## Your tasks
A) Answer these questions using the board game descriptions:
(i) In the game that begins with "Adventus Saxonum," what role does Arthur play?
(ii) How many players does Caledonia have, and how many nations does each control?
(iii) What span of years does Hellenia depict?
B) From the board game descriptions, repeat everything from "This game depicts" down to "fairly long game." word for word.

## Source extract
——————
Begins with "Adventus Saxonum", the coming of the Saxons, and ends around 700.  Arthur plays a prominent part as Warlord (not King) of the Britons, who throw back the initial English invasion, then succumb.  Players "choose up" sides (the nations they'll control) for greater variety.

Caledonia: the Early History of Scotland

"Scotland the Brave-before it became Scotland". Four players each control five or six nations in Scottish history, from the Roman invasion to the Norman incursions. Each nation has independent point objectives, the player scoring the most points wins. The game resembles Britannia, but is smaller, shorter, and simplifies scoring. 2 to 3 hours. 17 by 22" board and less than 200 pieces.

This game is much like Britannia, but smaller and shorter.  Scottish history, from the Roman invasion to the Normans and Norwegian king Magnus Barelegs. 

Hellenia: Alexander's Successors and the rise of Rome and Carthage

This game depicts the struggle of Alexander's Successors and the rise of Rome and Carthage, 313-146 BC.  It's a very LONG board, with a lot of spaces, resulting in a fairly long game.
——————
## Input data
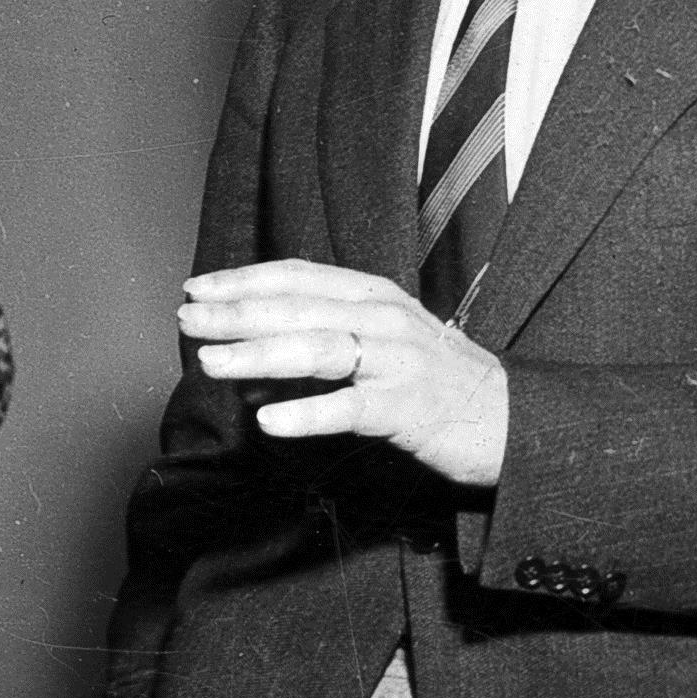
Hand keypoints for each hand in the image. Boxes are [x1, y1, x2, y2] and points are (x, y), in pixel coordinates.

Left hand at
——————
## Solutions to the exercise
A)
(i) Arthur is the Warlord (not King) of the Britons.
(ii) Caledonia has four players, and each controls five or six nations.
(iii) Hellenia depicts 313-146 BC.

B)
This game depicts the struggle of Alexander's Successors and the rise of Rome and Carthage, 313-146 BC.  It's a very LONG board, with a lot of spaces, resulting in a fairly long game.